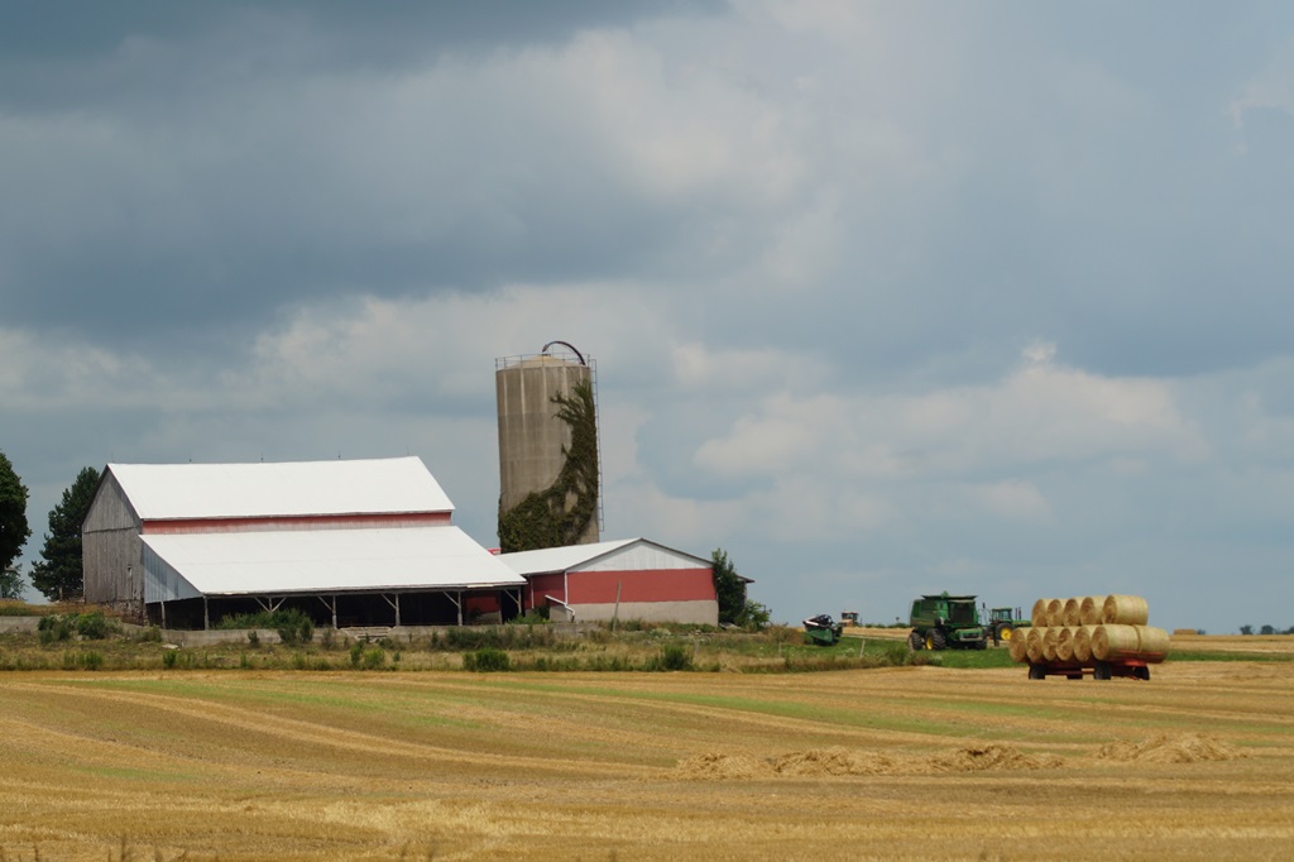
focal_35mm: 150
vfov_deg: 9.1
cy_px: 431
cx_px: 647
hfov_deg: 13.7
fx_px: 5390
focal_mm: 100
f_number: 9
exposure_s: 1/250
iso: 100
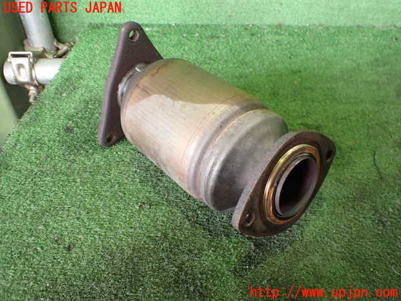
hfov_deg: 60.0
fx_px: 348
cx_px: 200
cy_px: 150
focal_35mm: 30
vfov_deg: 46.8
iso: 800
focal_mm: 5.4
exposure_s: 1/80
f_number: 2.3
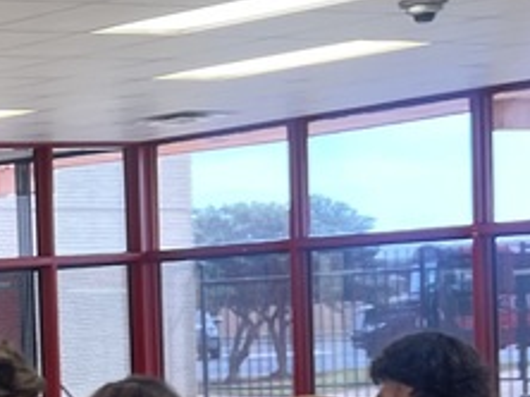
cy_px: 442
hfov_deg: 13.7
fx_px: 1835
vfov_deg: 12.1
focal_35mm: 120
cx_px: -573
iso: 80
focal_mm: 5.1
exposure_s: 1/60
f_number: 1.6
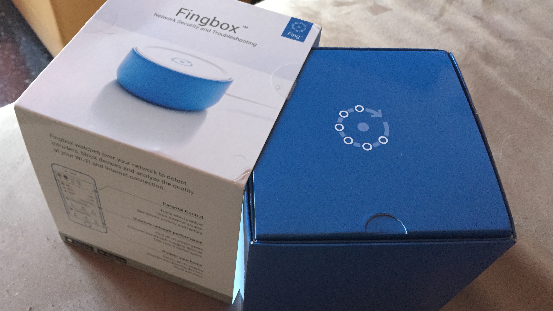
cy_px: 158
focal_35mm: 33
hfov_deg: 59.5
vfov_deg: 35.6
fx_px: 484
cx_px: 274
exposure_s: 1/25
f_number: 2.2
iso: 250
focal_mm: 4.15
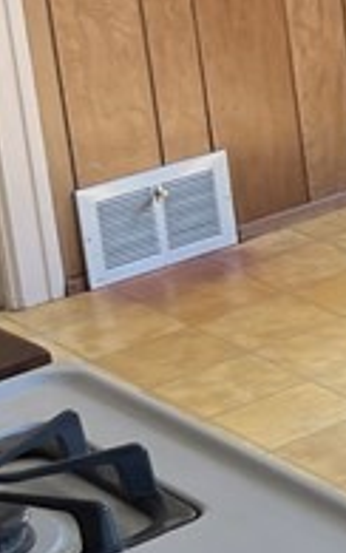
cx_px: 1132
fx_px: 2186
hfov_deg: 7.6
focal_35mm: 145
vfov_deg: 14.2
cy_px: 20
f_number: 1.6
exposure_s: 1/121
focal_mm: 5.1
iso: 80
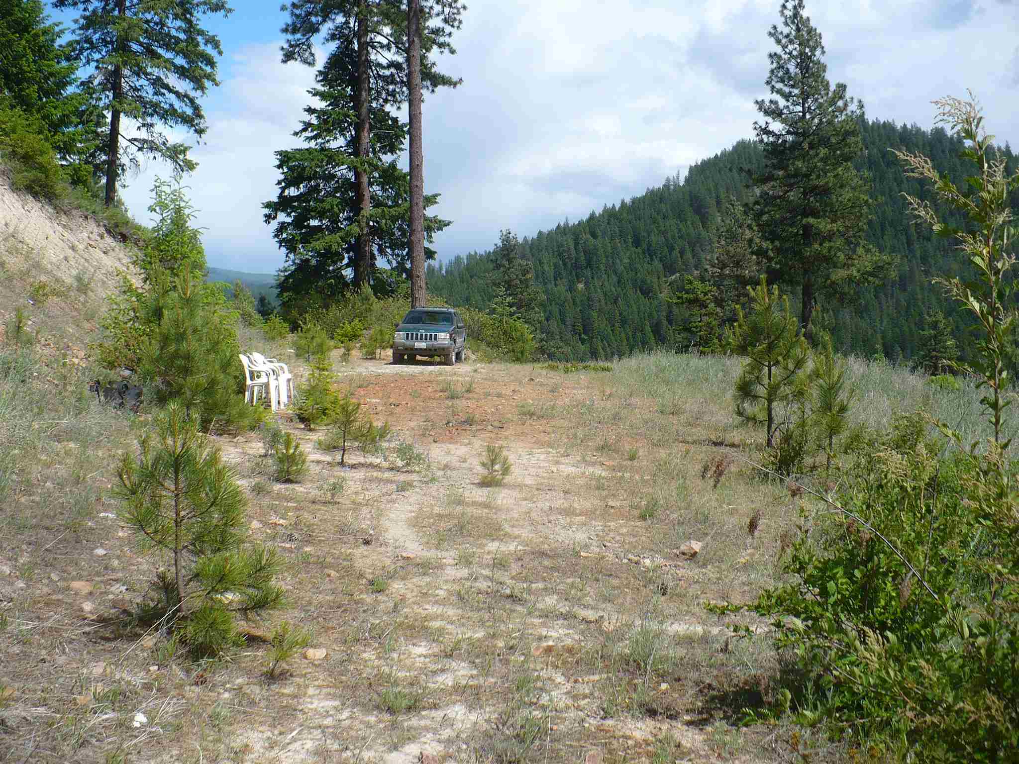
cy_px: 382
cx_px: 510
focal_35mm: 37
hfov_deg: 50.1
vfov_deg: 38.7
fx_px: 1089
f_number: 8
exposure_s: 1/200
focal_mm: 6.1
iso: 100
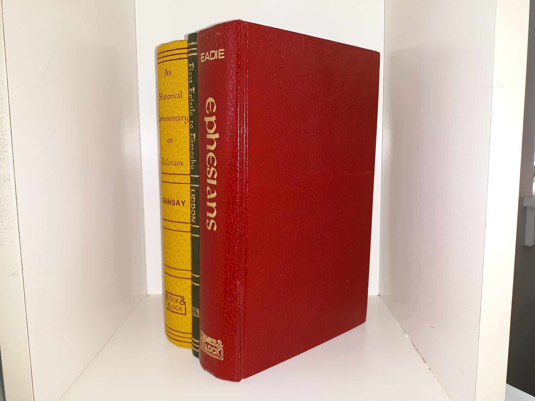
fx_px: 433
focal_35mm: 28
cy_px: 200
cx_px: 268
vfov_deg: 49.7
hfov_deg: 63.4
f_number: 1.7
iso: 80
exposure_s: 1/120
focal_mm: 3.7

- Task statement -
Leave out the pictures and return every record word for word.

- Output of the exercise -
focal_35mm: 150
vfov_deg: 9.1
cy_px: 431
cx_px: 647
hfov_deg: 13.7
fx_px: 5390
focal_mm: 100
f_number: 9
exposure_s: 1/250
iso: 100
hfov_deg: 60.0
fx_px: 348
cx_px: 200
cy_px: 150
focal_35mm: 30
vfov_deg: 46.8
iso: 800
focal_mm: 5.4
exposure_s: 1/80
f_number: 2.3
cy_px: 442
hfov_deg: 13.7
fx_px: 1835
vfov_deg: 12.1
focal_35mm: 120
cx_px: -573
iso: 80
focal_mm: 5.1
exposure_s: 1/60
f_number: 1.6
cy_px: 158
focal_35mm: 33
hfov_deg: 59.5
vfov_deg: 35.6
fx_px: 484
cx_px: 274
exposure_s: 1/25
f_number: 2.2
iso: 250
focal_mm: 4.15
cx_px: 1132
fx_px: 2186
hfov_deg: 7.6
focal_35mm: 145
vfov_deg: 14.2
cy_px: 20
f_number: 1.6
exposure_s: 1/121
focal_mm: 5.1
iso: 80
cy_px: 382
cx_px: 510
focal_35mm: 37
hfov_deg: 50.1
vfov_deg: 38.7
fx_px: 1089
f_number: 8
exposure_s: 1/200
focal_mm: 6.1
iso: 100
fx_px: 433
focal_35mm: 28
cy_px: 200
cx_px: 268
vfov_deg: 49.7
hfov_deg: 63.4
f_number: 1.7
iso: 80
exposure_s: 1/120
focal_mm: 3.7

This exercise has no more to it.